After the official vote, your client needs to file a form called “Articles of Dissolution,” “Certificate of Termination” or “Certificate of Dissolution” with the Secretary of State’s office in the state where the LLC/corporation was formed.
The client’s inactive business must also settle all the company’s financial obligations. As a rule, LLCs and corporations need to pay off debts before any money or assets are distributed. The creditors have first rights to any residual monies. If the former business owners pocket any money or assets without paying off the creditors first, they can be personally sued for payment. If your client does not have the funds to pay off all their creditors, they may have to claim bankruptcy and let the courts divvy up the assets. In the case of the LLC and corporation, personal assets are off limits to creditors, unless your client has personally guaranteed business debt.
Your client also needs to cancel any business licenses, seller’s permits, and any other official certificates that were needed to operate the business legally.
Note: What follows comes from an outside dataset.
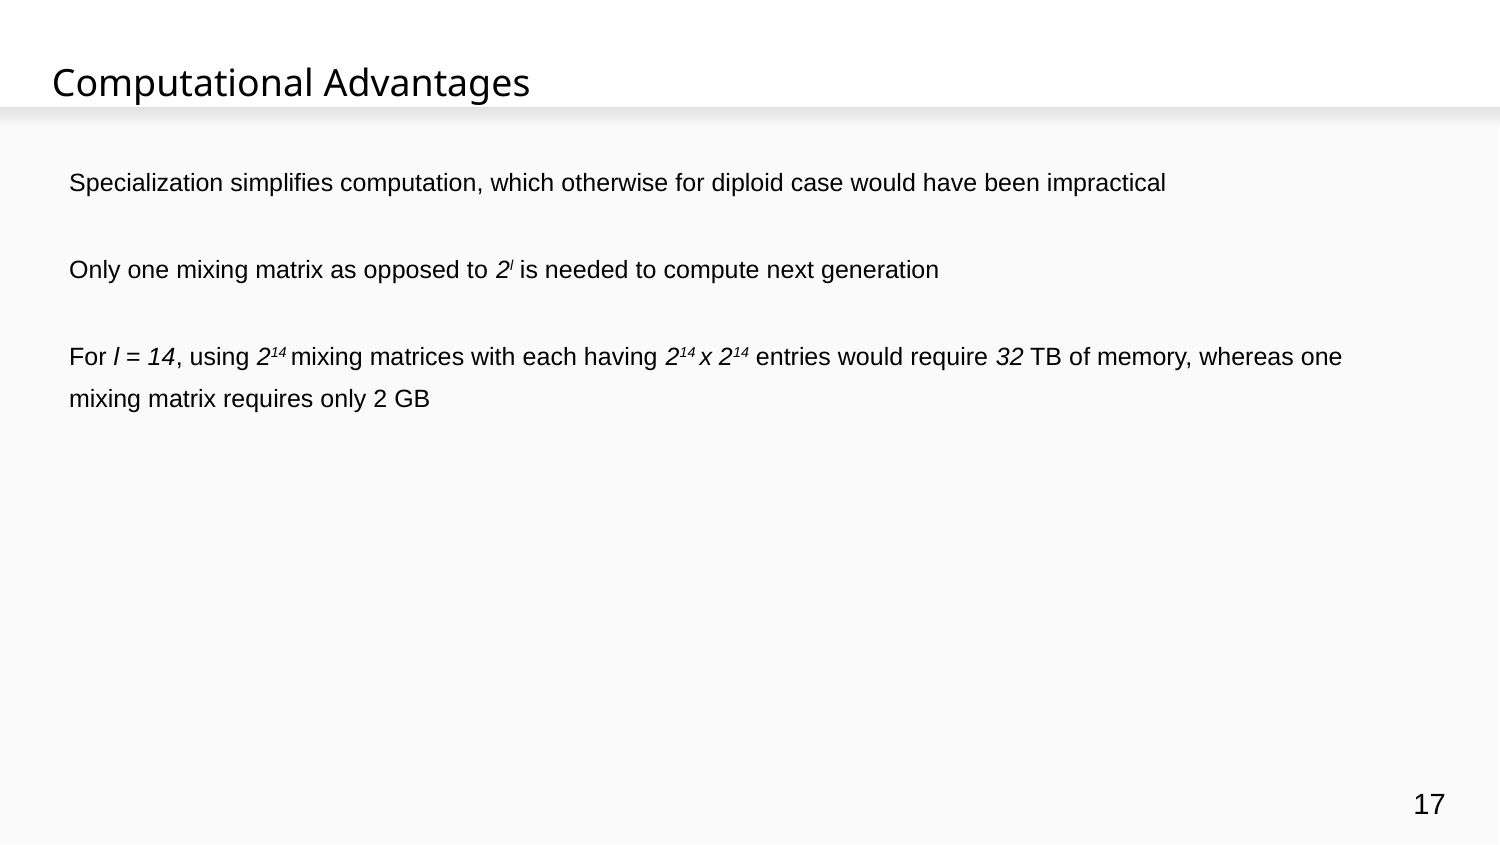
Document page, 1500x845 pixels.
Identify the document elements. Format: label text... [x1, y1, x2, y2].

title Computational Advantages [51, 32, 631, 132]
text_box Specialization simplifies computation, which otherwise for diploid case would have been impractical Only one mixing matrix as opposed to 2l is needed to compute next generation For l = 14, using 214 mixing matrices with each having 214 x 214 entries would require 32 TB of memory, whereas one mixing matrix requires only 2 GB [19, 147, 1412, 433]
The IRS cannot cancel the Employer Identification Number (EIN). Once an EIN has been assigned to a business entity, it becomes the permanent Federal Taxpayer Identification Number for that entity—even if it is not in use. The EIN is forever assigned to that entity and never reissued, and it can be used at a different date, if needed. Your client must file an annual return for the year the business closed. If the business had employees, final federal tax deposits must be made, and final employment tax returns filed. Your corporate clients must also file Form 966, Corporate Dissolution or Liquidation, Form 1120S for S corporation termination, Form 8594 to report business asset sales and Form 4797, to report the sale or exchange of property used in the business. For the IRS Closing a Business Checklist, check the IRS website.
By being diligent and helping your clients correctly and officially close their inactive businesses by year-end, you can be sure they’ll use your services again in their new projects. Ask about their future plans and be sure to check back with them in 2019 to see if they need any help with financial forecasts or startup financing.